John Haloran, Peter Reed, dies of a sudden heart attack, which seemed self-induced, rowing a boat with his wife Louise, Luana Anders, on board one night. Getting nothing from John's estate if he dies before she does which was stated in John's will Louise frantically tries to hide John's body by throwing him overboard into the lake. Louise ties an anchor to his waist to keep John from floating to the surface and being discovered.

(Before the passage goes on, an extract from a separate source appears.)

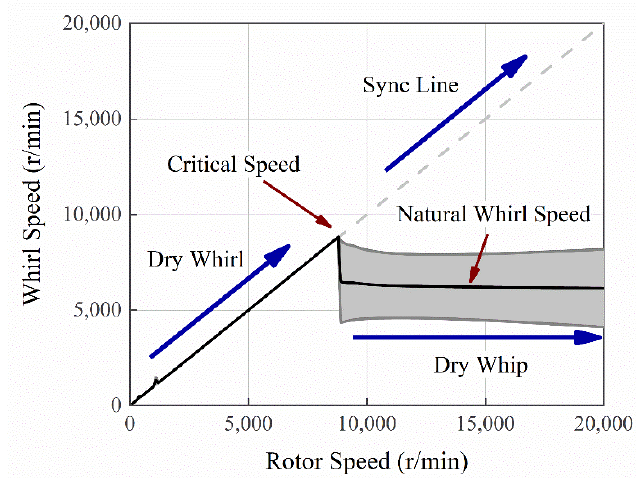
Figure 10. Whirl speed variation spectrum with initial touchdown speed.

Back home Louise writes a letter attributing it to John stating that he's gone on an urgent business trip to New York and may not be back for some time. Louise then plans to talk John's emotionally unstable mother Lady Haloran, Eithne Dunne, into re-writing the will and include her in it with or without the survival of her husband. The next day John's older brother Richard, William Campball, is set to see his fiancée Kane, Mary Mitchel, who's arriving from the USA to meet Richard's family in Ireland. When Kane is picked up by Richard's younger brother William, Brent Patton, at the airport William tells Kane that tomorrow is the seventh anniversary of their 13 year-old sister Kathleen's, Barbara Downing, tragic death and the family is having it's annual ceremony to commemorate it.

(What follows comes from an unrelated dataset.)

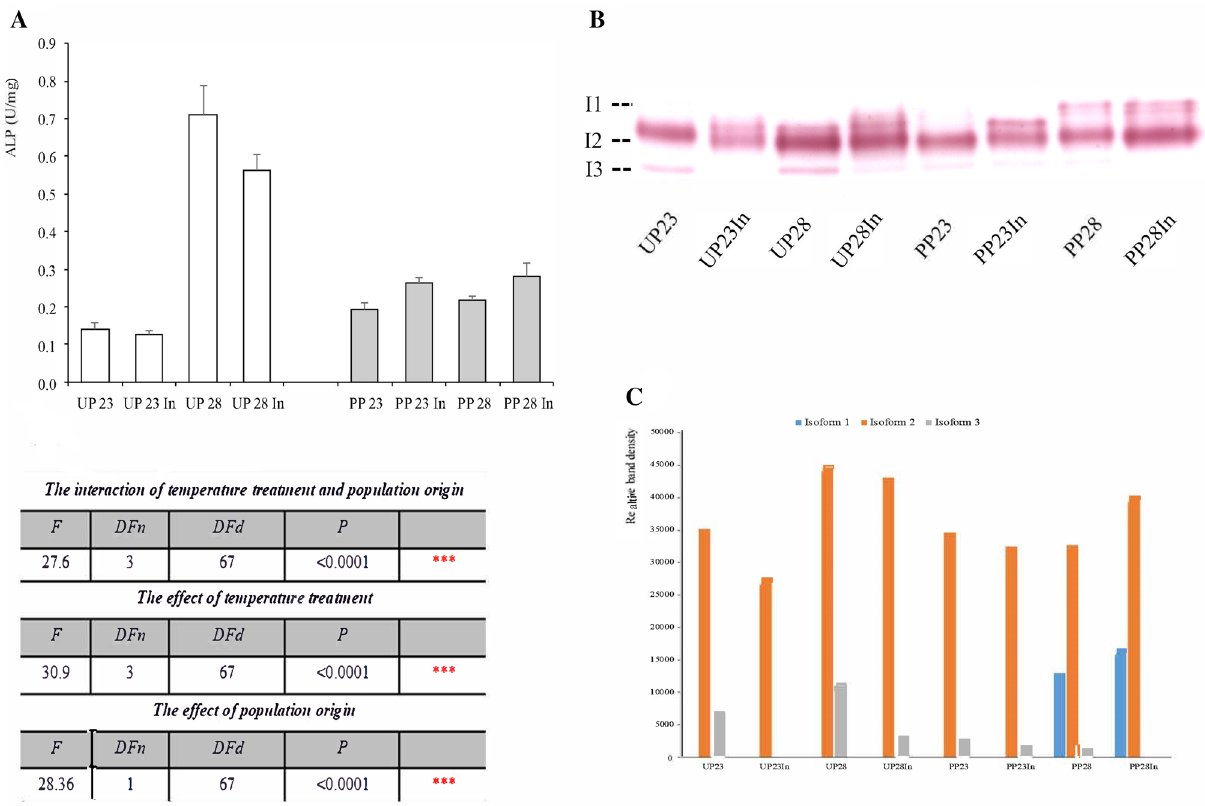
Figure 1. The specific activity of ALP in the midgut of 5th instar Lymantria dispar larvae exposed to different temperature treatments from unpolluted (UP) and polluted forest (PP) ( A ); UP 23 and PP23—larvae reared on 23 °C from hatching to sacrification; UP 23In and PP 23In-larvae reared on 23 °C from hatching until the first day of 4th instar, and then exposed to temperature of 28 °C for 24 h (induced thermotolerance). Afterwards they were returned to 23 °C until the third day of 5th larval instar; UP 28 and PP23—larvae reared on 23 °C from hatching until the first day of 5th larval instar, and then exposed to temperature of 28 °C for 72 h; UP 28 In and PP 28 In-larvae reared on 23 °C from hatching until the first day of 4th instar, and then exposed to temperature of 28 °C for 24 h (induced thermotolerance). Afterwards they were returned to 23 °C until the first day of 5th larval instar, and then exposed to temperature of 28 °C for 72 h. Error bars indicate the standard error of the mean (SEM) for (n = 8–11). Significance of the effects of the thermal treatments, population origin, and their interaction on the variance of ALP activity with thermal treatments as fixed factor (two-way ANOVA, p ≤ 0.05). Native PAGE gels stained for ALP with enzyme isoforms ( B ), and densitometric analysis of the bands using Image J program ( C ). Gel is cropped, and original gels are presented in Supplementary information, Figs. 1 and on the gel (Fig. 2b). Isoform 1 was present only in PP groups. Isoform 2 had a higher density in both populations and all treatments in comparison to controls. High band density of isoform 3 was present in all experimental groups, while induced thermotolerance and increased temperature led to high band density of isoform 4 in both populations (Fig. 2c). Induced thermotolerance affected the activity of tot ACP in caterpillars originating from the unpolluted forest, while in caterpillars from the polluted habitats, it was decreased in all treatments, and a new isoform band was detected on NATIVE gels. Changes in lys and non-lys ACP activity in all experimental groups are presented in Fig. 3a and b, respectively. In larvae originating from the unpolluted forest, the activity of this enzyme was decreased at all temperature treatments in comparison to the control group, while the situation was opposite in polluted forest`s groups, where its activity was increased at all thermal regimes (Fig. 3a). Two-way ANOVA analysis (Fig. 3a) revealed that the interaction of temperature treatment and population origin was extremely significant (F 3, 70 = 8.91, p < 0.0001), whereas the effect of temperature treatment was considered very significant (F 3, 70 = 4.56, p = 0.0056). The activ- ity of non-lys ACP is presented in Fig. 3b. In larvae from the unpolluted forest, the activity of this enzyme was increased only in the UP28In group of larvae originating from unpolluted forest, while this enzyme’s activity did not change in treatments with larvae originating from the polluted forest, except for the decreased activity in the PP28 group from polluted forest. The interaction between temperature treatment and population origin was found to be very significant (two-way ANOVA, F 3, 71 = 5.20, p = 0.0026), and the effect of temperature treat- ment was extremely significant (two-way ANOVA, F 3, 71 = 9.96, p < 0.0001). The influence of population origin was considered significant (two-way ANOVA, F 3, 71 = 3.98, p = 0.0499).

Louise knowing how much Lady Haloran misses her beloved daughter Kathleen tries to manipulate her by trying to prove to her that she's somehow in touch with the dead Kathleen through communications with her from the "other side". This is to get her to like Louise, who Lady Haloran despises, and get her to change the will that she wrote up that left Louise out in the cold if her husband dies in terms of his inheritance. Trying to convince Lady Haloran that she's really in communication with her daughter Louise tries to stage an event by taking some toys from Kathleen's room and planting them at the bottom of the pound where she drowned seven years ago.Louise plans at the right moment to have the toys rise to the surface in Lady Haloran presence to prove, to Lady Haloran, that she's telling her the truth.
What Louise doesn't know, by reviving suppressed memories of Kathleen's death, is that she set off and put into motion the person who was responsible for it to commit a number of bloody ax murders with Louise being his first victim.
Despite a shoe string budget and a unknown cast "Dementia 13" is a pretty effective Horror/Mystery movie.The murderer is more or less reviled almost at the beginning of the film but in such a way to make you not realize it. In a good attempt of misdirection by Francis Ford Coppala the audience is made to look somewhere or at someone else in the movie which keeps you guessing who the killer is until the very end. Coppala's use of striking black and white photography as well as the effective use of sounds and shadows greatly adds to the suspense as well as creepiness of the movie.